The fire sale, which saw the price go from $399 to $99, comes only days after HP announced it was spinning off its PC business and cutting off production of all current webOS devices. That announcement, along with an acquisition of an infrastructure software company by the name of Autonomy, caused HP's stock to drop dramatically from $29.46 to $23.86 (20 percent), by the end of last Friday.
However, with the price cut of the Touchpad, HP's stock has shot up 0.85 cents per share, or 3.60 percent. After HP announced the sale, retailers such as Best Buy, Office Depot, Staples, and Wal-mart decided to partake in it as well.

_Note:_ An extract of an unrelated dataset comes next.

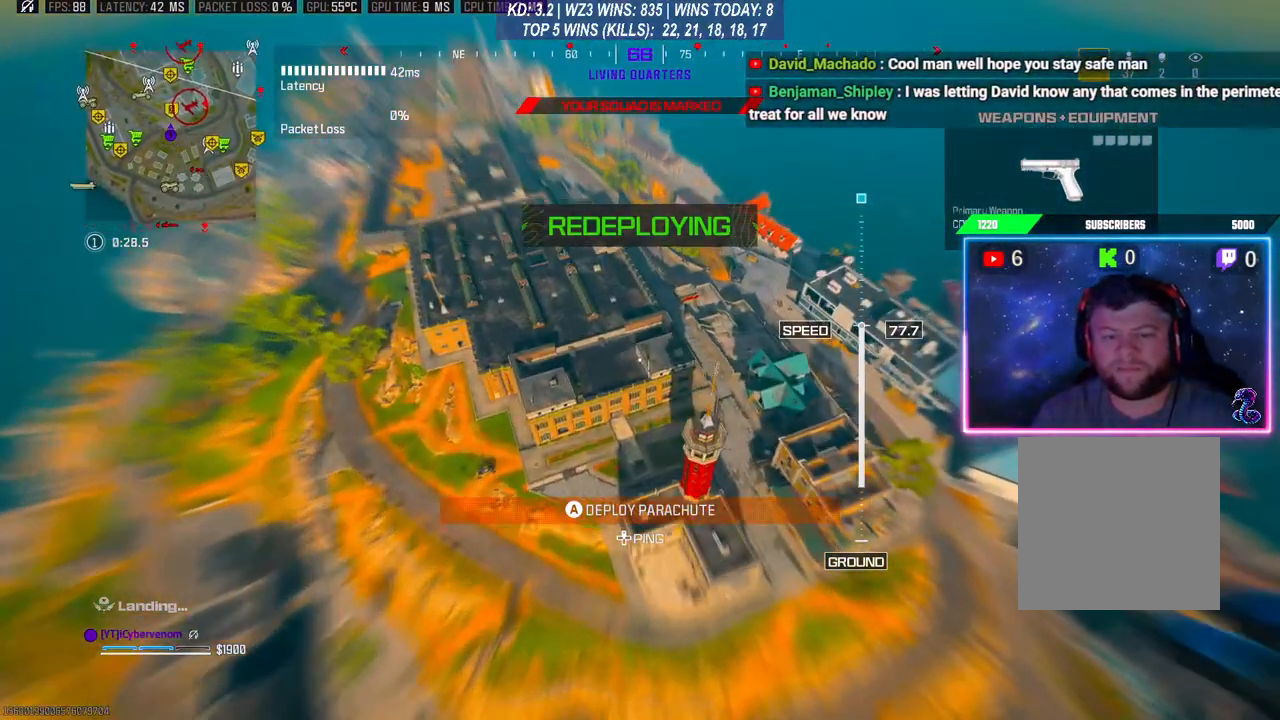
{"buttons": [], "left_stick": "up-right", "right_stick": "down", "events": [[100, "left_stick", "up-right"], [267, "right_stick", "down"]]}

Sales have been so impressive in the early stages. HP has announced it was out of inventory as did other retailers. Even on Amazon, which didn't cut the price of the tablet, the tablet was listed the number one best seller topping Amazon's own Kindle and the iPad.
Yet, even as the tablet continues to sell in great numbers, one should be weary of calling this the cure to HP's problems. Here are three reasons why the company will still struggle even with a hot-selling Touchpad.
Losing Money: According to an iSuppli teardown, the 16GB Touchpad cost to build $306.65 while the 32GB version cost $328.65. This means if the 16GB version sells for $99, HP is losing more than $200 on every Touchpad sold. There is a reason the tablet had such a high price.
Still A Mess: Here's a quote from Kevin Hunt, an analyst with Auriga who actually improved his rating on HP after the Touchpad sale, about the company. It perfectly describes the reality of its situation. We would not take this as an opinion that HP is a great company, or that we have any faith in the current management team. We don't think either of those is the case. HP is still a mess. Exactly. Hunt is essentially saying a bargain buy is a bargain for a reason.
Competitors: All HP's Touchpad sale has done is open the eyes of every non-iPad tablet competitor out there and given them an unmistakable message: cheap is better. As soon as other tablet manufacturers, particularly Amazon and those which use the Android OS, come out with a $100 tablet, HP's becomes irrelevant (especially since it will never get the update treatment).